Creating a standalone CPython distribution

Some may have heard this from me before (and this is a bit off-topic here), but a lot of the packaging problems in Python are not actually packaging problems, but a cause of the combination of

  1. Python packages need an interpreter,
  2. A CPython interpreter is relatively difficult to distribute (on non-Windows), and
  3. Python packaging doesn’t cover the interpreter itself

And the distribution form, be it pipx or zipapp or something else, is always limited by the distribution of the interpreter itself.

There’s already some pretty well adapted approaches to distribute a full language toolchain instead of a single language implementation (Rust has rustup, for example), but CPython is comparably difficult to distribute because a CPython installation is not relocatable.

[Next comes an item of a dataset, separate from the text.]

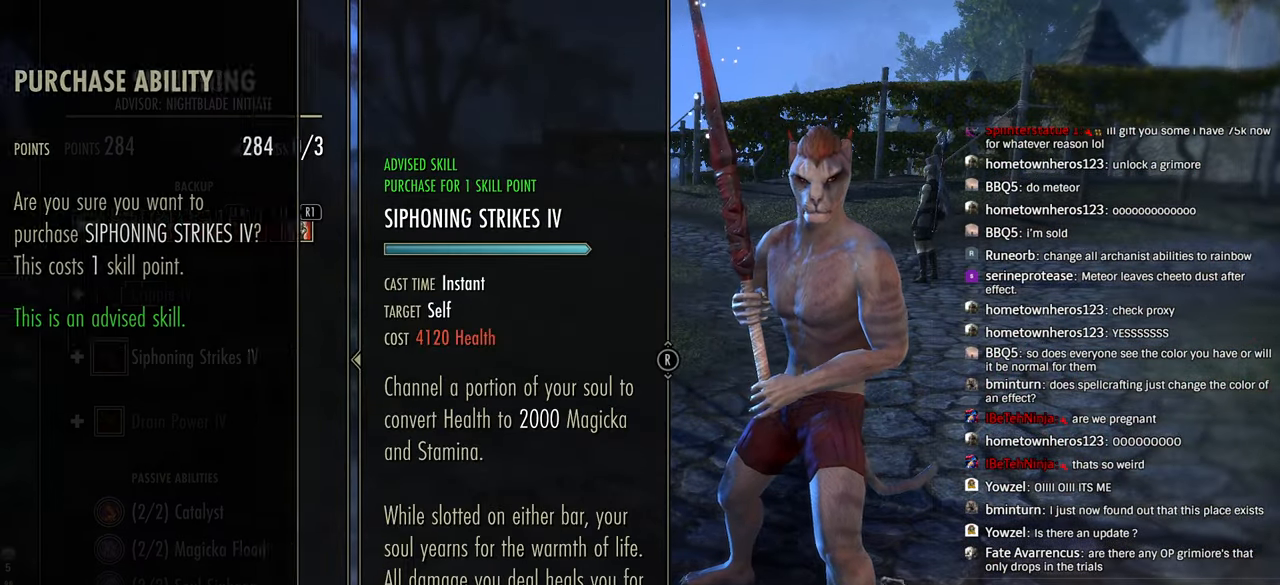
{"dt_ms": 500, "buttons": ["CROSS"], "left_stick": "center", "right_stick": "center", "events": [[33, "CROSS", "up"], [200, "CROSS", "down"], [333, "CROSS", "up"], [433, "CROSS", "down"]]}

I’m sure this is technically doable without changing CPython code (the Windows build of CPython has been relocatable for a long time, and IIRC Anaconda achieve relocatability on POSIX by patching rpath or something on installation), but it’d be much easier for (say) an equivalent of rustup for Python if this work can be done inside the interpreter’s build toolchain, or at least have a CPython document on exactly what to patch to enable this.

What would be a good way to facilitate collaboration on this? We probably need a few (CPython) core devs with build toolchain knowledge to be actively involved in this, and I know there are not too many of them to begin with, and the POSIX build tool in general needs a lot more love than it gets right now, even without this feature request…

12 Likes

Probably just to start doing it, and to keep doing it until it’s done. I know that’s not a great answer, but it’s the way these things start moving - most of the people needed for this are surprisingly resistant to persuasion and management (myself included :wink: ).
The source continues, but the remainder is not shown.